Indeed, Plecker was seen as a heroic figure in an era when genetic engineering was becoming mainstream. Headlines in the Richmond Times-Dispatch heralded his efficiency and “pioneering” work.
The supporters of the eugenics movement were many and influential, from academics at the University of Virginia, where Plecker studied for a time, to wealthy industrialists like Andrew Carnegie. The Times-Dispatch was on board, editorializing about the dangers of racial intermingling.
“We have to remember, in the 1920s most people lived on farms,” Lombardo said. “So people knew about livestock, they knew about growing corn, they knew about culling the herd and getting rid of the ones that weren’t any good and keeping the ones that were the most sound. And so these ideas of animal husbandry were useful to people making biological arguments about society.”
There was a lot of cross-pollination between Virginia’s movement and Hitler’s quest for a master race in Germany. At one point, Plecker wrote to one of the Nazi leaders, congratulating them on their sterilization efforts.
In 1924, at Plecker’s urging and with the support of many Virginians, the General Assembly passed the Racial Integrity Act, which narrowly defined race and made it illegal to for whites to marry anyone of any other race. Plecker wrote to the governors of the rest of the states, urging them to pass similar laws to save the white race.
Also, that year, Lombardo said, “there’s a sterilization law that’s passed in Virginia, upheld later in the United States Supreme Court, allowing some 60,000-plus people to be sterilized in institutions in 32 states all over the country.”
There was also a strict immigration law passed then.
The Racial Integrity Act stood until 1967, when the Loving case about an interracial couple led to a Supreme Court reversal.
But the damage to Virginia’s Indian tribes continues. There are more than 560 federally recognized Indian tribes in the country. But none of Virginia’s tribes, the ones that helped the settlers survive, have that crucial recognition that gives them, in essence, sovereign status and entitles them to nation-building assistance.

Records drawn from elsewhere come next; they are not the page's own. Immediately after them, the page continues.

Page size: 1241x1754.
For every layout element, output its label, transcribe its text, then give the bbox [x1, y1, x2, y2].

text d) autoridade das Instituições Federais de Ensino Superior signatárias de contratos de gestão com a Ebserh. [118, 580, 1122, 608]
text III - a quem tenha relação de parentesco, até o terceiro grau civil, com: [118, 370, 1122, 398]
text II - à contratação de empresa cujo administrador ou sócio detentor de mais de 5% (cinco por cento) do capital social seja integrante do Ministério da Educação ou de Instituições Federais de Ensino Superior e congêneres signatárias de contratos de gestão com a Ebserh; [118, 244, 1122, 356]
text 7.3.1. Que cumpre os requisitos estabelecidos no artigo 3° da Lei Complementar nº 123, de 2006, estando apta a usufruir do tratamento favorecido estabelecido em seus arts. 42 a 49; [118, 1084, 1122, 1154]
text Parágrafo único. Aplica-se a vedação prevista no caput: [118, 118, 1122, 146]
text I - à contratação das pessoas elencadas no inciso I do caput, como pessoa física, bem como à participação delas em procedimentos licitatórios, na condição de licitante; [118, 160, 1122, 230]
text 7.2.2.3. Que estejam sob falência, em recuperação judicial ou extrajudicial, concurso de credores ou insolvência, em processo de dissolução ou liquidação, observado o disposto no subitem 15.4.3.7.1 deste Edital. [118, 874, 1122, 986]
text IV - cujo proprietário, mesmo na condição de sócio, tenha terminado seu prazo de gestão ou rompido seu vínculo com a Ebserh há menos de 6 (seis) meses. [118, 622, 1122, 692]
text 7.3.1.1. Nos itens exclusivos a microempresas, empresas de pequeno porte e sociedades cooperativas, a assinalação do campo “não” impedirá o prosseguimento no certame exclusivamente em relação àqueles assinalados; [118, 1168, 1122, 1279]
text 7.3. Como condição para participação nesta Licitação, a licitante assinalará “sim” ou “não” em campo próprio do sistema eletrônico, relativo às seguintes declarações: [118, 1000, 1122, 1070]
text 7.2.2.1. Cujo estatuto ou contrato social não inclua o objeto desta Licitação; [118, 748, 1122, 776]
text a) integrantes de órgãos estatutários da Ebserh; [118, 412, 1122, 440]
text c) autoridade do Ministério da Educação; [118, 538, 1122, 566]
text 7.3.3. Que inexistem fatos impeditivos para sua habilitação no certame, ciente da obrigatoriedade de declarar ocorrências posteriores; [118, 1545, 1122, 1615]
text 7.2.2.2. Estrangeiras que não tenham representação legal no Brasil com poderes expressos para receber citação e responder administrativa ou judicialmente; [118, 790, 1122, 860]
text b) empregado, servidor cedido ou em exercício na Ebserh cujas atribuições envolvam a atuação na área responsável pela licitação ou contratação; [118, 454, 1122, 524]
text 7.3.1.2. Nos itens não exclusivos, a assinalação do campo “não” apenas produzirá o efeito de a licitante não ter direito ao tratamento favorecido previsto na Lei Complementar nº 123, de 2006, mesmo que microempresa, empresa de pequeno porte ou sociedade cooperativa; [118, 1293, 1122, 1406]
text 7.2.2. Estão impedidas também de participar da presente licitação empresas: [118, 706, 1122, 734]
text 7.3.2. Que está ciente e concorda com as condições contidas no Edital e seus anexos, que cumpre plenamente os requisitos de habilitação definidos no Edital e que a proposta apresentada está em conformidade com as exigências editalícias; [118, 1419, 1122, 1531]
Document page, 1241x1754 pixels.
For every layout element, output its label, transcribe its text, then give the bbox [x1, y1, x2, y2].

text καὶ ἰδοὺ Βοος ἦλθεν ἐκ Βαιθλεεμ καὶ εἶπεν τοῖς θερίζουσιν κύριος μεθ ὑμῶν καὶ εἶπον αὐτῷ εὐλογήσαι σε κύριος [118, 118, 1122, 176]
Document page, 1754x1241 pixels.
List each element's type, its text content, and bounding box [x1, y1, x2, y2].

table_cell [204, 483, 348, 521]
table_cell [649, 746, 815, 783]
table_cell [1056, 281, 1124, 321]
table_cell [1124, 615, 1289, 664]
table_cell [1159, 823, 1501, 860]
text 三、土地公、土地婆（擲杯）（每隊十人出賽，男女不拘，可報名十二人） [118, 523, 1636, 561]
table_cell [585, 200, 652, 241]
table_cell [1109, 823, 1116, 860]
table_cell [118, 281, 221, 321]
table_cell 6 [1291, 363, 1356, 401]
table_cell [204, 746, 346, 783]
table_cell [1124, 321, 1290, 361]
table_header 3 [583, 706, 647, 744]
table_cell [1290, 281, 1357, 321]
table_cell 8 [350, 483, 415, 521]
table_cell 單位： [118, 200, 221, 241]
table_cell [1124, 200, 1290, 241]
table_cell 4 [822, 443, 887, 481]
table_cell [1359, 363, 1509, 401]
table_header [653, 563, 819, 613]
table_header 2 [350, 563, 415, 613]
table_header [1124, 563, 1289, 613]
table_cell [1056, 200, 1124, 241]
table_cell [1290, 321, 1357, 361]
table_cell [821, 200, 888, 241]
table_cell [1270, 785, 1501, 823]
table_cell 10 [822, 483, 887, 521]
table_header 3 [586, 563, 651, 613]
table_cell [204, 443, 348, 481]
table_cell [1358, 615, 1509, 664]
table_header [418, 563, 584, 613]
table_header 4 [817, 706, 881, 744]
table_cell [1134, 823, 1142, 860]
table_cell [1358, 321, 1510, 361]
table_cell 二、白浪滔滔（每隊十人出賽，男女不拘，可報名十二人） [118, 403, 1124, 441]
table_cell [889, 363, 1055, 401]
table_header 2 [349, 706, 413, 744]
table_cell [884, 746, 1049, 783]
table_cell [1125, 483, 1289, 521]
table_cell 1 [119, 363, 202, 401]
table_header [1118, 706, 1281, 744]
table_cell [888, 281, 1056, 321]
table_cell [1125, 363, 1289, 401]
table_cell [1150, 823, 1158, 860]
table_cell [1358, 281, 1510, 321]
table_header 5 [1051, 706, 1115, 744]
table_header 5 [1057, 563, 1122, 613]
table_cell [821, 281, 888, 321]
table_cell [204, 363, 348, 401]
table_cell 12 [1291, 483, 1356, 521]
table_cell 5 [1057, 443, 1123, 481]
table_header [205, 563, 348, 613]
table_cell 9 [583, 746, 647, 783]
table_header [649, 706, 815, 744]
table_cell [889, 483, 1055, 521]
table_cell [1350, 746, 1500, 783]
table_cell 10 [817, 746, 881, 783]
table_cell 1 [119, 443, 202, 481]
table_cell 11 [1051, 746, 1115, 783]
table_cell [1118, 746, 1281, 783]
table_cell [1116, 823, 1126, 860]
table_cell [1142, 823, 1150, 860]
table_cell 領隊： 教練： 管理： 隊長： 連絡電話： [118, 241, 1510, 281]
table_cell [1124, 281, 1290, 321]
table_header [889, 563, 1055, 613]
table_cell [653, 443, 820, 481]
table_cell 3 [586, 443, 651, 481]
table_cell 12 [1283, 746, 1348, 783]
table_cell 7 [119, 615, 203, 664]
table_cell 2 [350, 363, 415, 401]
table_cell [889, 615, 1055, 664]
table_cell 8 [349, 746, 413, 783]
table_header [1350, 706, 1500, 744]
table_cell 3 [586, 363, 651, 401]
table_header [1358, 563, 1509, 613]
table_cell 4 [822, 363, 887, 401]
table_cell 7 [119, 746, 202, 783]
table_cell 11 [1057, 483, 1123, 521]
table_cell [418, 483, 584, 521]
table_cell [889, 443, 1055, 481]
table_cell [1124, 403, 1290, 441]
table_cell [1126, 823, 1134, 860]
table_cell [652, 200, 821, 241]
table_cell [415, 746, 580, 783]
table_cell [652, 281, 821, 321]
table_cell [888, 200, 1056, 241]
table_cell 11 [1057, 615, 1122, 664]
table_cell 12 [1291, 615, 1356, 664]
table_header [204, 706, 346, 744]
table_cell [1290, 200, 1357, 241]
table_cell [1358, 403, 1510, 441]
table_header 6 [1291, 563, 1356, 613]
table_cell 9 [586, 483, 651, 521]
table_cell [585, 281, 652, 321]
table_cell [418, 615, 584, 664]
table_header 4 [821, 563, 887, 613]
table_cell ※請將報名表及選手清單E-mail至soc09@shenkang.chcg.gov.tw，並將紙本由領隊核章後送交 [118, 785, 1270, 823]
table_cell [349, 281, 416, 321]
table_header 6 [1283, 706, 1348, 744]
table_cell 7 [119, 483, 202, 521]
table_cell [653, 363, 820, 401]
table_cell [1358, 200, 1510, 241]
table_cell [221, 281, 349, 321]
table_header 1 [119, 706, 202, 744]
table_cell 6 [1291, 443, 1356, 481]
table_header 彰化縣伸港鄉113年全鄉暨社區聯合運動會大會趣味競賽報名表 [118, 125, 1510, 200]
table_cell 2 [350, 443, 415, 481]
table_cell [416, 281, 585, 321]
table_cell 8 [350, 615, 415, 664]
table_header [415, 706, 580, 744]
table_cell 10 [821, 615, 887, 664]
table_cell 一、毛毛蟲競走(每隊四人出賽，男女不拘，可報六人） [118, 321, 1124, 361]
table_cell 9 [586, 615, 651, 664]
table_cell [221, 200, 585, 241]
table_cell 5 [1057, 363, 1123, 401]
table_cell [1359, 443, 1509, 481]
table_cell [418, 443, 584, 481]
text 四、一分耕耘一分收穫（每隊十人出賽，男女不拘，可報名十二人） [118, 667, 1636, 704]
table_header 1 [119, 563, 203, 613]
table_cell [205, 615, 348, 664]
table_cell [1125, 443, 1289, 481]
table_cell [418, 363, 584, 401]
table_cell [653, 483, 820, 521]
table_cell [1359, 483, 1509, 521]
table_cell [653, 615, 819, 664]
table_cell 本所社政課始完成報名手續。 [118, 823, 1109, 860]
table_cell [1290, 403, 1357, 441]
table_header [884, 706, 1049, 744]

The U.S. Department of the Interior requires that tribes be able to show an unbroken bloodline. And Walter Plecker carved a hole decades long – in their heritage.
This injustice has led many Virginia politicians to champion their cause, including current Gov. Bob McDonnell.
Congress has come very close in the past to getting recognition for Virginia’s tribes. U.S. Senator Jim Webb welcomed CBS-6 to Washington to talk about the issue.
“I’ve spent a good bit of time researching it,” Webb said. “There’s a unique situation, historically, in Virginia, because of the miscegenation laws and the inability to have documentation.” Adding to the confusion, Webb added, is the fact that Virginia’s Indians had agreements with Great Britain “because they took place while Virginia was a colony . . . I think they do have a case to be made outside of the normal process that has taken place at the Department of the Interior.”
Webb said he doesn’t believe this is an issue that falls along party lines. “This is a very unusual situation.”
Couldn’t President Obama sort this out with a presidential decree?
“You’d have to ask him,” Webb replied.
The long struggle has been a frustration for Virginia’s tribes. Some members find it galling that governmental bodies call on them for historic ceremonies requiring Indians or Native American culture, but official recognition remains elusive.
Still, tribal leaders preach patience.
“I don’t know if you can ever atone for all the bad things that have been done,” said Monacan Chief Bryant. “We are a people who believe in forgiveness and humanity and brotherhood. And so, let’s make today a new day.”
Walter Plecker died a childless widower in 1947. He was famed for his single-minded haste that saw him walk across busy streets without looking. In August of that year he was struck and fatally injured by a car while crossing Chamberlayne Avenue downtown.